Hi everyone,
Interestingly, it seems that’s deallocation from another thread is working, but that CUDA is broken : if the thread that allocated the memory is dead by the time you deallocate the buffer, you have a problem, otherwise it looks ok.
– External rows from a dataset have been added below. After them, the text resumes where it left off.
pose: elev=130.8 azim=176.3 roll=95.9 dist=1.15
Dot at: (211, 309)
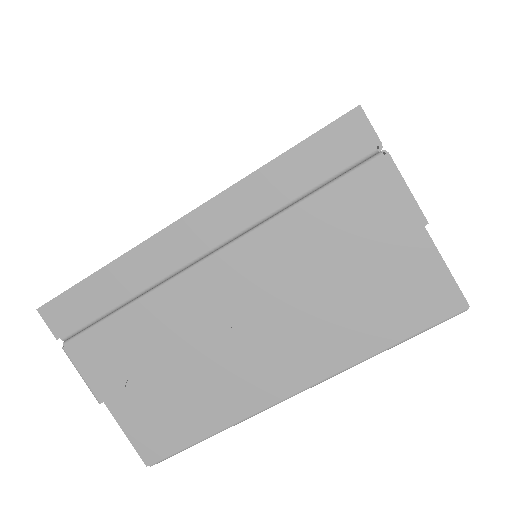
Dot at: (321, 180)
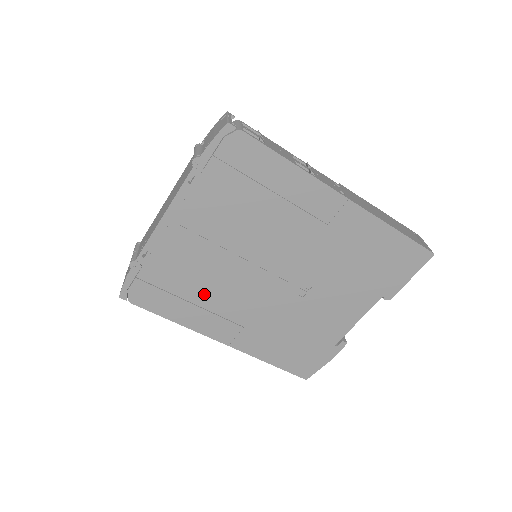
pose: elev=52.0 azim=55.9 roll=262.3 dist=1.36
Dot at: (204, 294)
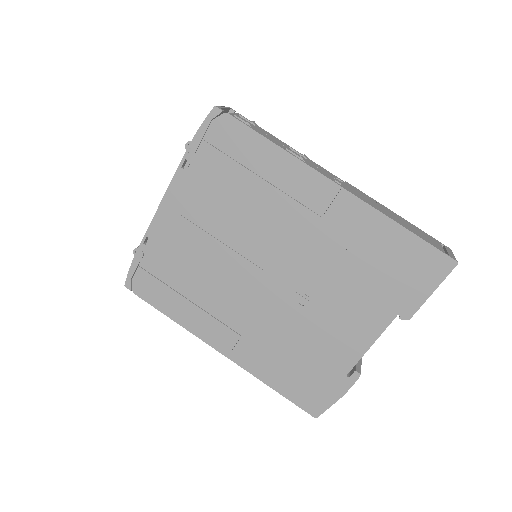
Dot at: (200, 291)
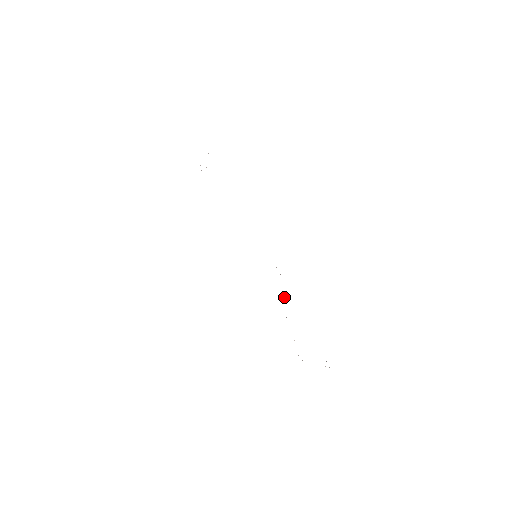
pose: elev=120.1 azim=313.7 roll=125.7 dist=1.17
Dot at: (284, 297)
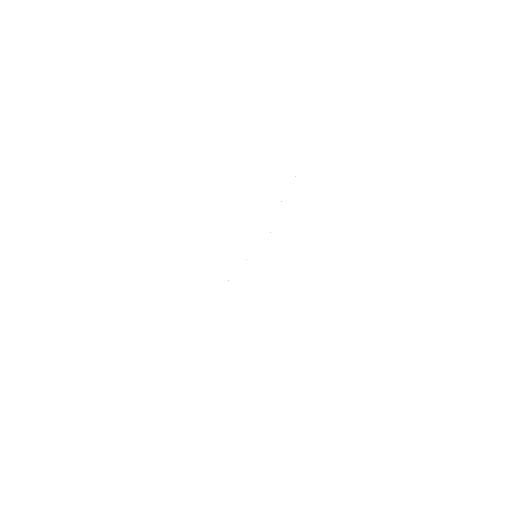
Dot at: occluded
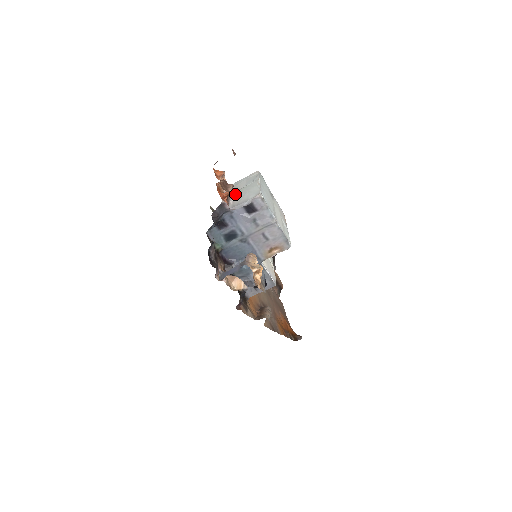
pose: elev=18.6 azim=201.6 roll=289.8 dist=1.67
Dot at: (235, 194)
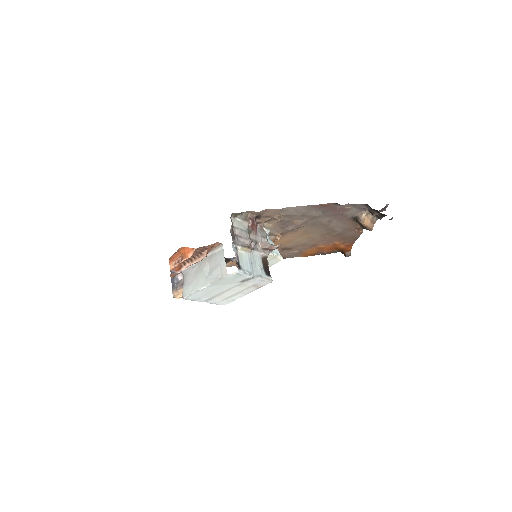
Dot at: (199, 264)
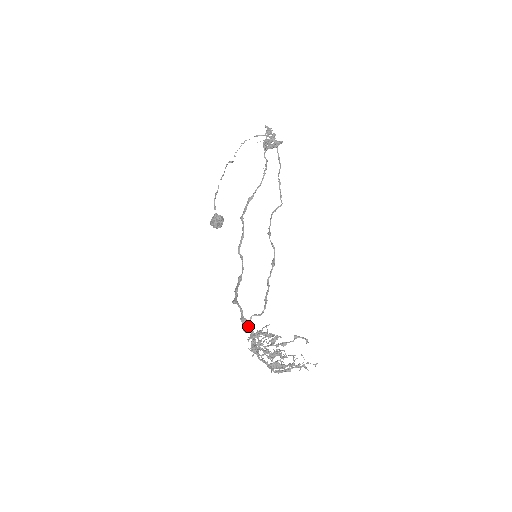
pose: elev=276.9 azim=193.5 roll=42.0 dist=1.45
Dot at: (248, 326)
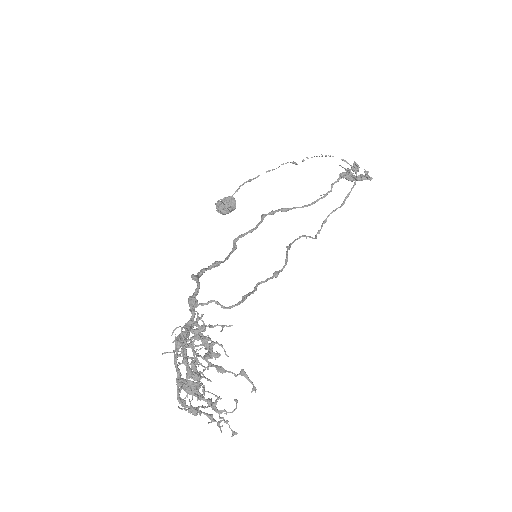
Dot at: occluded
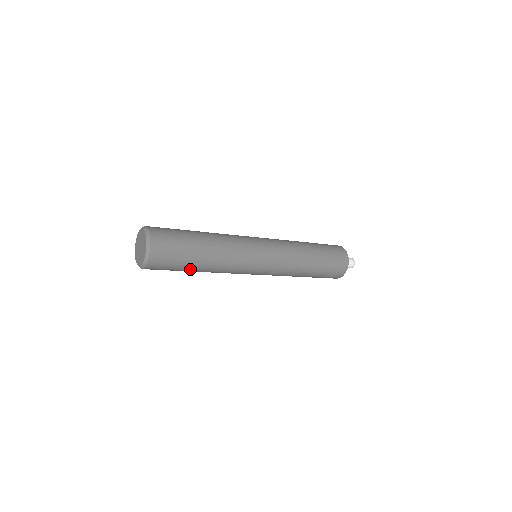
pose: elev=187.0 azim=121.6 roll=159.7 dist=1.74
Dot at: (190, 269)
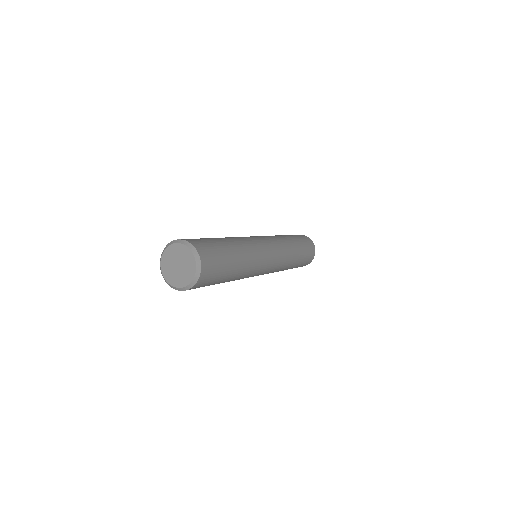
Dot at: occluded
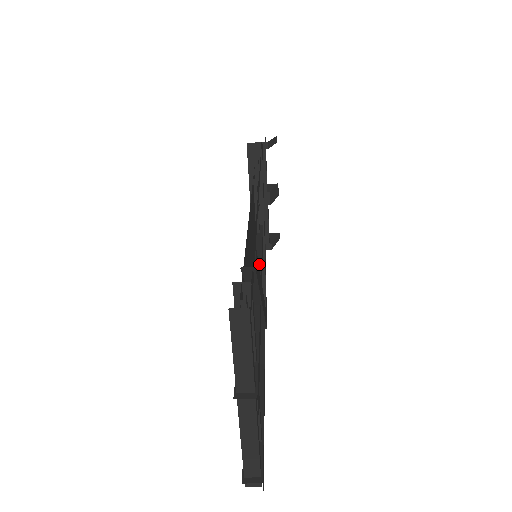
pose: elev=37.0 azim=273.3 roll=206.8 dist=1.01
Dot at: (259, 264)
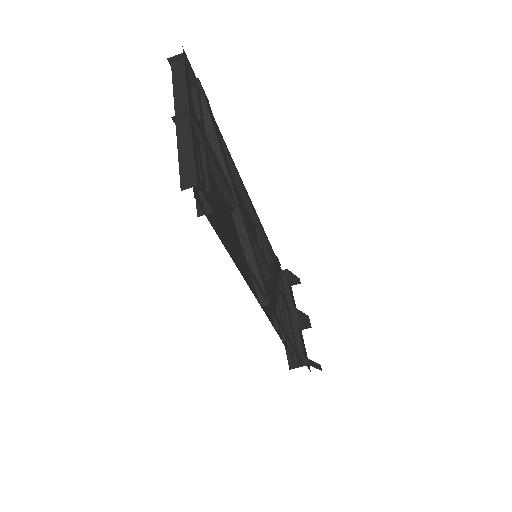
Dot at: occluded
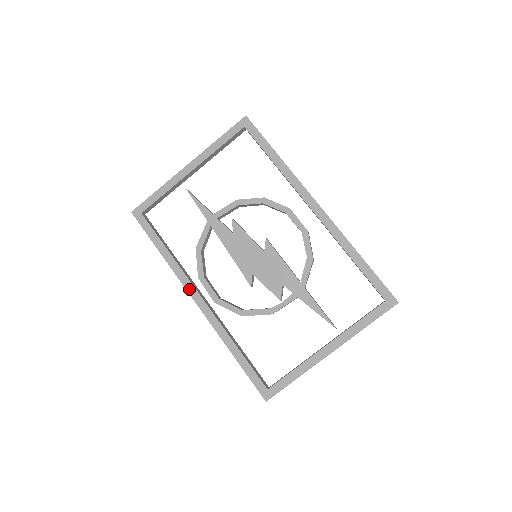
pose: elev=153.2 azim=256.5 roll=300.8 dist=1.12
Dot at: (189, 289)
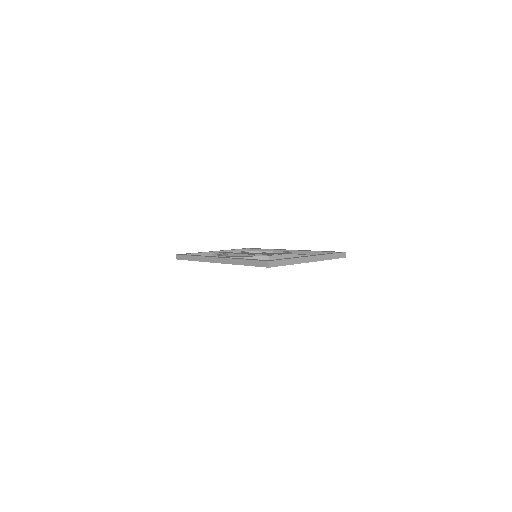
Dot at: (212, 257)
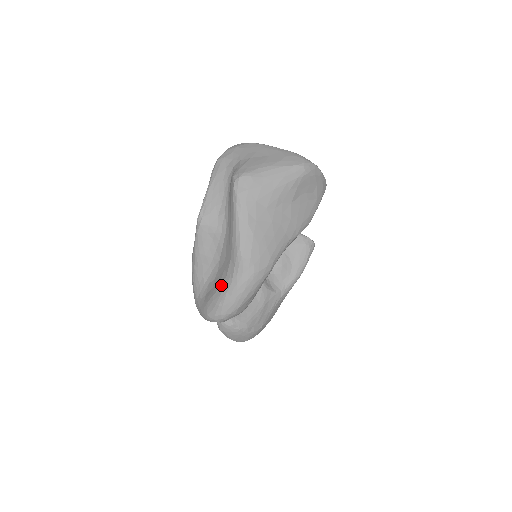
Appart from that issue (which we can quite easily avoid if we can make sure that all threads are alive), i’m also interested in knowing whether this is “officially” a legal thing to deallocate a buffer from any context. It’s quite important because otherwise we’ll have to keep track of who allocated every piece of data. In the case of the producer-consummer paradigm (with multiple producers), that would make a big difference for instance.
Just my 2 cents,
Cédric
PS: I enclosed the little repro case: (comment the #define TRIGGER_CUDA_BUG to have the problem to disappear).
[codebox]
#include <cuda.h>
#include <cuda_runtime_api.h>
#include <stdio.h>
#include <unistd.h>
#include <pthread.h>
#define TRIGGER_CUDA_BUG 1
float *buffer;
size_t len = 4096*4096;
int reached = 0;
pthread_cond_t cond = PTHREAD_COND_INITIALIZER;
pthread_mutex_t mutex = PTHREAD_MUTEX_INITIALIZER;
void *alloc_thread(void *arg)
{
cudaSetDevice(1);
cudaError_t res;
res = cudaHostAlloc((void **)&buffer, len, cudaHostAllocPortable);
fprintf(stderr, "cudaHostAlloc returns %d\n", res);
pthread_mutex_lock(&mutex);
reached = 1;
pthread_cond_signal(&cond);
pthread_mutex_unlock(&mutex);
#ifndef TRIGGER_CUDA_BUG
sleep(10);
#endif
return NULL;
}
int main(int argc, char **argv)
{
pthread_t th;
pthread_create(&th, NULL, alloc_thread, NULL);
sleep(1);
cudaSetDevice(0);
pthread_mutex_lock(&mutex);
if (!reached)
pthread_cond_wait(&cond, &mutex);
pthread_mutex_unlock(&mutex);
#ifdef TRIGGER_CUDA_BUG
void *ret;
pthread_join(th, &ret);
#endif
int res = cudaFreeHost(buffer);
fprintf(stderr, "cudaFreeHost returns %d\n", res);
return 0;
}
[/codebox]